Kurskorrekturen und Anpassungen einplanen

Weil sich auf Reisen stets neue Aussichten, Erkenntnisse (z. B. Förderpläne und Vorschriften) und unerwartete Hindernisse (bspw. bei baulichen Planungen) ergeben, wird in der Umsetzung auch eine regelmäßige Kursaktualisierung notwendig sein, die die grundlegenden Erwartungen überprüft und neue Herausforderungen und Chancen stets im Blick hat.

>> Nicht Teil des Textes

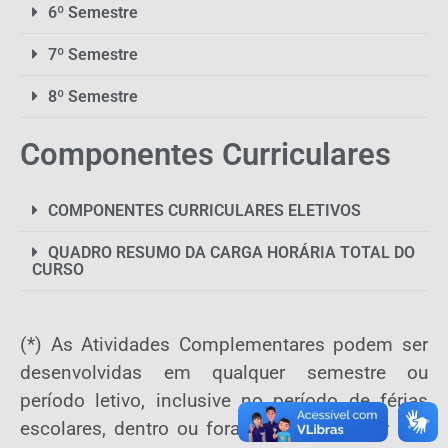
6º Semestre
7º Semestre
8º Semestre
Componentes Curriculares
COMPONENTES CURRICULARES ELETIVOS
QUADRO RESUMO DA CARGA HORÁRIA TOTAL DO
CURSO
(*) As Atividades Complementares podem ser
desenvolvidas em qualquer semestre ou
período letivo, inclusive no período de férias
escolares, dentro ou fora do turno regular das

Kommunikation und Zusammenarbeit

Während der Planung und Umsetzung aller Ziele und Maßnahmen ist eine Absprache mit allen Schulleitungen in Ihrer Trägerschaft – nicht nur mit den IT-Spezialist:innen – für das bestmögliche Gelingen essenziell. Im gemeinsamen Austausch können ganzheitliche, also auch die Pädagogik betreffende, Entscheidungen getroffen und zielgerichtete Maßnahmen eingeleitet werden. So lassen sich bereits gemachte Erfahrungen austauschen, Netzwerke gezielt nutzen, Ideen ausbauen oder Fragen, die nicht unmittelbar beantwortet werden können (z. B. zu Datenschutz, Finanzierung oder Standardisierung), sammeln und diskutieren.

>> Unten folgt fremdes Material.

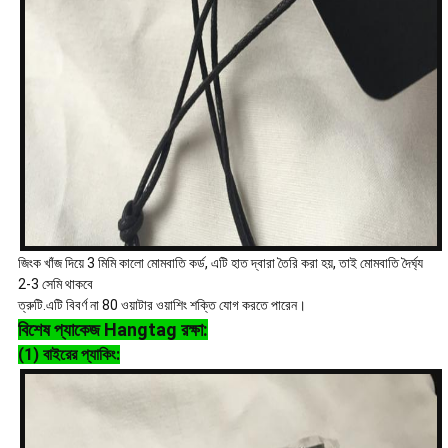
জিংক খাঁজ দিয়ে 3 মিমি কালো মোমবাতি কর্ড, এটি হাত দ্বারা তৈরি করা হয়, তাই মোমবাতি দৈর্ঘ্য
2-3 সেমি থাকবে
ত্রুটি.এটি বিবর্ণ না 80 ওয়াটার ওয়াশিং শক্তি যোগ করতে পারেন।
বিশেষ প্যাকেজ Hangtag
রক্ষা:
(1) বাইরের প্যাকিং: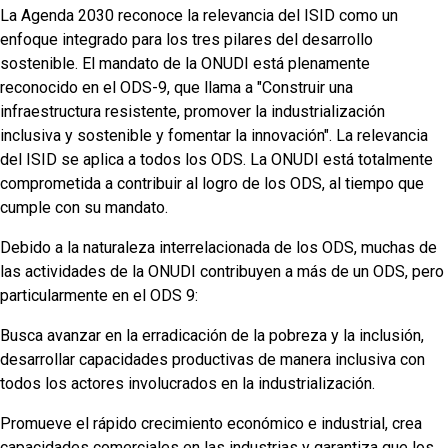
La Agenda 2030 reconoce la relevancia del ISID como un
enfoque integrado para los tres pilares del desarrollo
sostenible. El mandato de la ONUDI está plenamente
reconocido en el ODS-9, que llama a "Construir una
infraestructura resistente, promover la industrialización
inclusiva y sostenible y fomentar la innovación". La relevancia
del ISID se aplica a todos los ODS. La ONUDI está totalmente
comprometida a contribuir al logro de los ODS, al tiempo que
cumple con su mandato.
Debido a la naturaleza interrelacionada de los ODS, muchas de
las actividades de la ONUDI contribuyen a más de un ODS, pero
particularmente en el ODS 9:
Busca avanzar en la erradicación de la pobreza y la inclusión,
desarrollar capacidades productivas de manera inclusiva con
todos los actores involucrados en la industrialización.
Promueve el rápido crecimiento económico e industrial, crea
capacidades comerciales en las industrias y garantiza que los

Eine partizipative und transparente Planung und Umsetzung erhöht die Akzeptanz über die entwickelten Ziele und Maßnahmen und stellt einen Mehrwert für alle Beteiligten sicher. Nicht zuletzt hilft eine möglichst breite Beteiligung, auch offene und versteckte Vorbehalte ernst zu nehmen und abzubauen. Um die Beteiligung sicherzustellen, können regelmäßige Austauschformate, z. B. in Runden Tischen, organisiert werden.

Praxistipp

Das A und O der Akzeptanz ist Transparenz – über ein gemeinsames Austauschformat

Runde Tische sind ein Format auf kommunaler Ebene, welches den Austausch zwischen Schulen und Schulträgern speziell zum Themenfeld der Digitalisierung ermöglichen soll. Dieses Format dient durch den regelmäßigen und begleiteten Austausch von Schulen und ihrem Träger dazu, sich gemeinsam in Bezug auf Entwicklungsprozesse im Handlungsfeld Digitalisierung abzustimmen, sodass Medienkonzepte der Schulen in Einklang gebracht werden können mit der Medienentwicklungsplanung des Schulträgers. Darüber hinaus bietet sich eine zusätzliche Gelegenheit für alle Beteiligten, Erfahrungen, Herausforderungen und wertvolle Hinweise in Bezug auf Entwicklungsschritte auszutauschen, sodass letztlich positive Entwicklungen und Potenziale durch diese Struktur entstehen können.

Prozessschritte

Wir zeigen den Schulen klar die zur Verfügung stehenden Mittel für Ausstattung und Personal. Diese Transparenz garantiert, dass sich niemand benachteiligt fühlt.

Rainer Ballnus
Rainer Ballnus, Stabsstelle Digitalisierung, Senatorin für Kinder und Bildung Bremen

Praxistipp

Evaluation als Motor einer kontinuierlichen Strategieentwicklung

Die Evaluation der Strategie bezieht alle Ergebnisse und Vorgehensweisen aus den vorangehenden Prozessschritten ein. Damit ist die Evaluation zur Umsetzung des Medienentwicklungsplans ein Querschnittsthema. Für die Kontrolle, inwiefern bestimmte Ziele tatsächlich erreicht wurden, kann die Matrix für Schulträger zusammen mit der Medienhausanalyse ein guter Ansatzpunkt sein. Wurden beide Tools schon in der Situationsanalyse genutzt, können die Ergebnisse der Evaluation hier eingetragen werden und ein erneuter Abgleich zwischen Ist- und Soll-Zustand geschehen, der dem Schulträger Aufschluss darüber gibt, wo Ziele erreicht wurden und wo das noch nicht der Fall ist. DieEvaluation kann also nahtlos in einen erneuten Zyklus der Strategieentwicklung übergehen.